Supporting South Carolina through teaching and Extension
As a professor, Thavarajah advises students in doctoral, master’s and bachelor’s programs at Clemson University, as well as students from Sri Lanka and Ethiopia.
She has developed and taught several new courses and has received teaching grants to enhance global learning for PES undergraduate students. One example was the Collaborative Online International Learning (COIL) that involves students from Clemson and Sri Lanka linking agricultural production with global food security. This course features global conversations with students and experts from around the world.
Through her Extension and outreach programs, Thavarajah has established collaborations with organizations throughout South Carolina related to pulse crop needs. She has conducted Extension presentations and meetings, as well as workshops and training programs.
She also organized and chaired the Organic Plant Breeding Institute, in conjunction with fellow researcher and assistant professor Richard Boyles, to teach people about organic agriculture. The mission is to develop biofortified dry pea and lentil cultivars with increased protein quality and yield that are adapted to South Carolina and North Carolina. Global nutritional security is a top priority for this program which includes two greenhouses, a field laboratory for crop improvement, plots at the Clemson Student Organic Farm, as well as organic on-farm field locations in South Carolina and North Carolina.
The first organic dry pea cultivar/germplasm is expected for release in 2025.
For more information about Thavarajah, go to http://bit.ly/3ZQhwJ2.
Clemson’s land-grant history and the Godley-Snell Award
Clemson University was established in 1889 as part of a land-grant system that began in 1862 with the passage of the Morrill Land Grant Act.
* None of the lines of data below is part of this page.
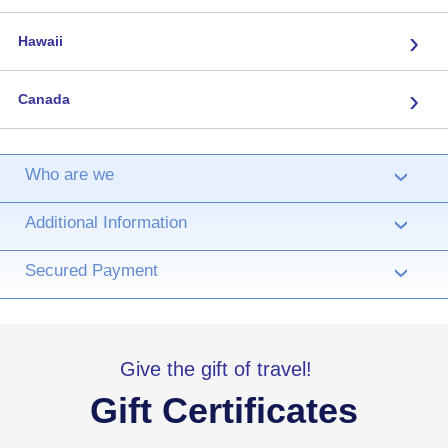
›
Hawaii
›
Canada
Who are we
›
Additional Information
›
Secured Payment
›
Give the gift of travel!
Gift Certificates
Clemson University was founded by Thomas Green Clemson whose vision was a high seminary of learning that would benefit South Carolina residents, land, wildlife, natural resources and economy through academics, research and Extension. A second land grant act, the Morrill Land Grant Act of 1890, led to the establishment of land grant institutions for African Americans.
The Godley-Snell Award is named in honor of W. Cecil Godley, former director of the South Carolina Agricultural Experiment Station, and Absalom W. Snell, former associate director. This is the largest annual agricultural research award given at the university and is allocated from earnings of a fund that was first established upon Godley’s retirement in 1986. The award increased in 1988 when Snell retired.
The purpose of the fund is to stimulate excellence in agricultural research by making a personal award to faculty members involved in research through the Experiment Station.